En consultant la liste des vainqueurs, Price s’est arrêté notamment sur le nom de Donovan Bailey, ancien détenteur du record mondial du 100 mètres.

Évidemment, il n’a pas manqué de vérifier les noms des joueurs de la LNH qui avaient été choisis avant lui, du Rocket à Sidney Crosby en passant par Bobby Orr, Phil Esposito, Bobby Clarke, Guy Lafleur, Wayne Gretzky et Mario Lemieux. Il n’est donc que le neuvième en 80 ans.

Cela le place en grande compagnie. Mais il ne sera vraiment satisfait que le jour où il pourra ajouter la coupe Stanley à son palmarès.

C’est peut-être à ce moment-là qu’il trouvera une pièce de sa maison pour exposer ses trophées.

Kassian ne devrait pas revenir

On dit souvent que l’opinion des gens est une question de perception.

Ainsi, dans le cas de Marc Bergevin, certains disent qu’il a la capacité de réparer ses mauvais coups. À l’inverse, d’autres lui en tiennent rigueur et l’accusent de tous les problèmes qui peuvent se poser sur le chemin du Canadien.

Heureusement pour lui, il a la couenne dure.

Si les médias lui reprochent de manquer de transparence en rapport avec les blessures que subissent ses joueurs, ils ne peuvent que reconnaître sa franchise dans la gestion de son personnel de joueurs.

Bergevin n’hésite pas à prendre des risques.
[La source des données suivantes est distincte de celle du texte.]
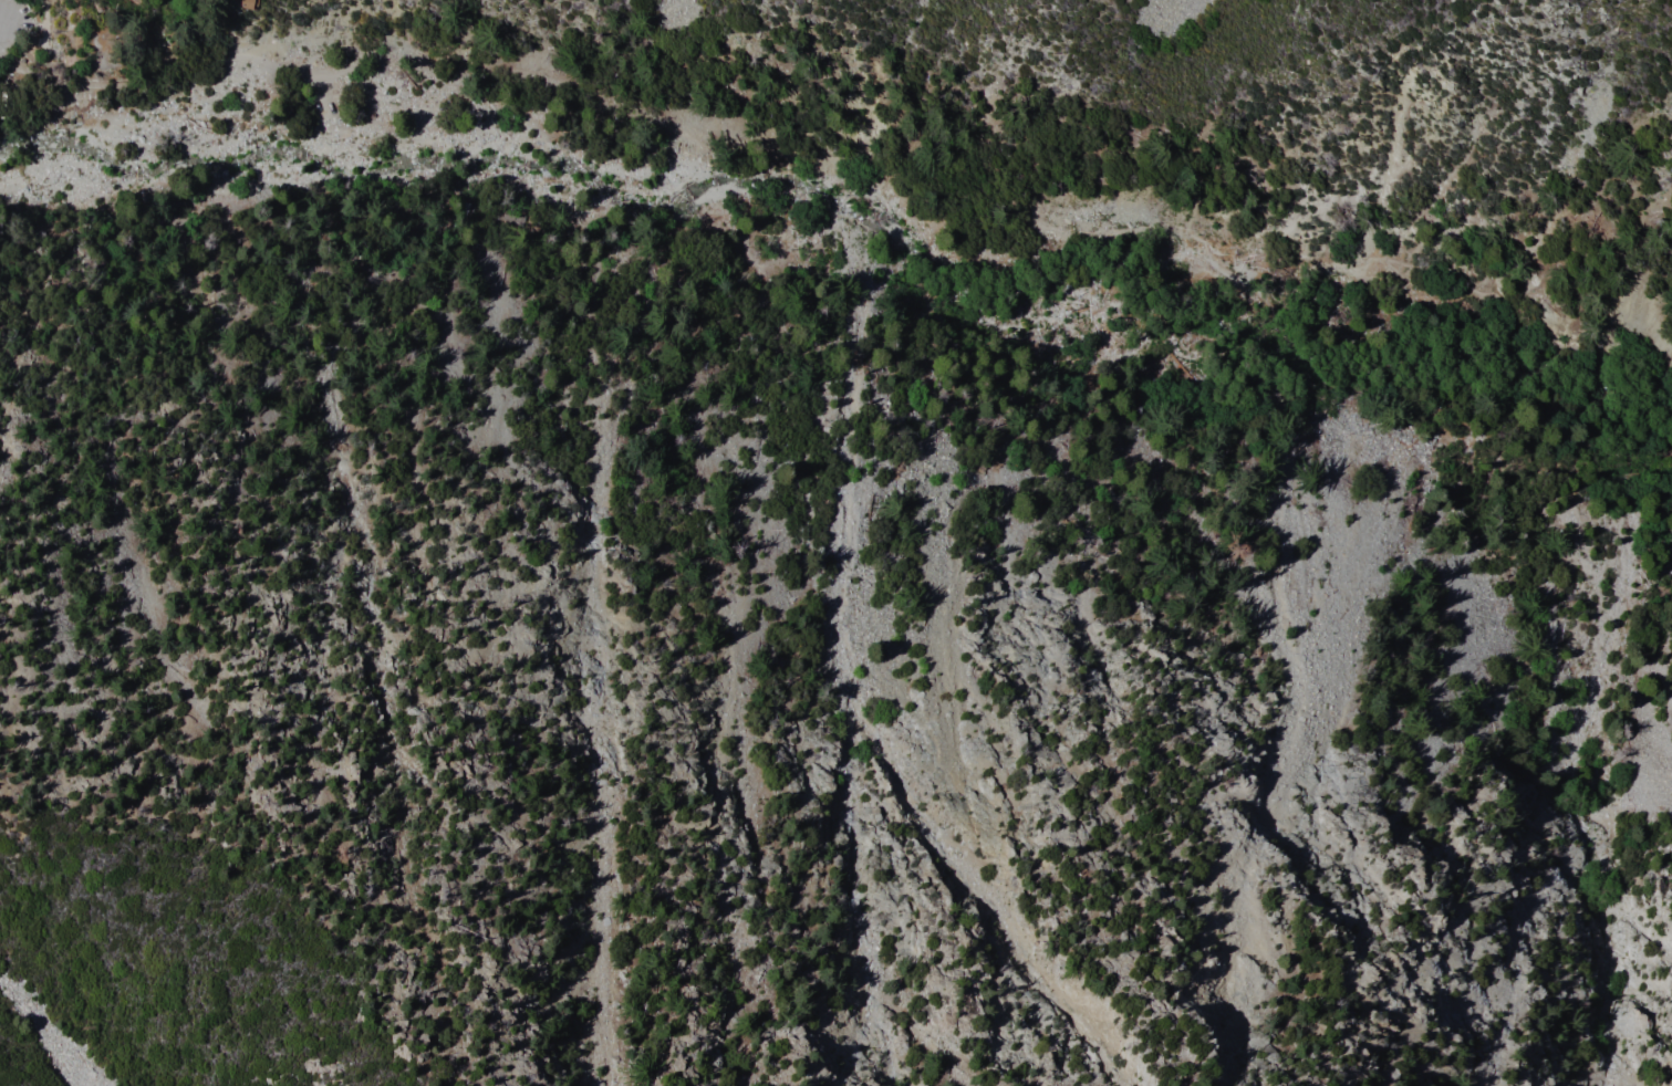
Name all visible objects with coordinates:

Parfois, ça tourne en sa faveur.

Pensons aux acquisitions de Dale Weise, Torrey Mitchell, Brian Flynn, Tomas Fleischmann et Paul Byron.

Parfois, ça flope.

Alex Semin est déjà parti et on verra ce qui arrivera dans le dossier Zach Kassian. Il serait très surprenant que ce dernier soit réclamé au ballottage.

Zack Kassian
Photo d'archives
Zack Kassian

On parle d’un joueur qui a eu sa chance à Buffalo, puis à Vancouver, et qui s’est remis les pieds dans les plats à la première occasion à Montréal.

On peut se demander aussi si le Canadien est intéressé à le voir côtoyer ses jeunes joueurs à Saint John’s.

Les options

Son contrat ne peut être résilié, mais Bergevin pourrait toujours dire à Kassian de rester chez lui, tout en respectant son contrat jusqu’à la fin de la saison.

À en juger par la teneur de son discours lorsque Kassian a été admis dans un centre de désintoxication, le joueur originaire de Windsor n’a plus d’avenir dans l’organisation.

Bergevin ne l’avait pas défendu une miette. Une réflexion prédominait dans ses propos. «C’est un privilège que d’être un joueur de hockey», avait-il déclaré.

À 24 ans, Kassian a encore du temps devant lui.

Jordin Tootoo, qui a été traité pour des problèmes d’alcool, est un bel exemple de persévérance. À 32 ans, il est encore au poste avec les Devils du New Jersey.

Kassian tient son sort entre ses mains.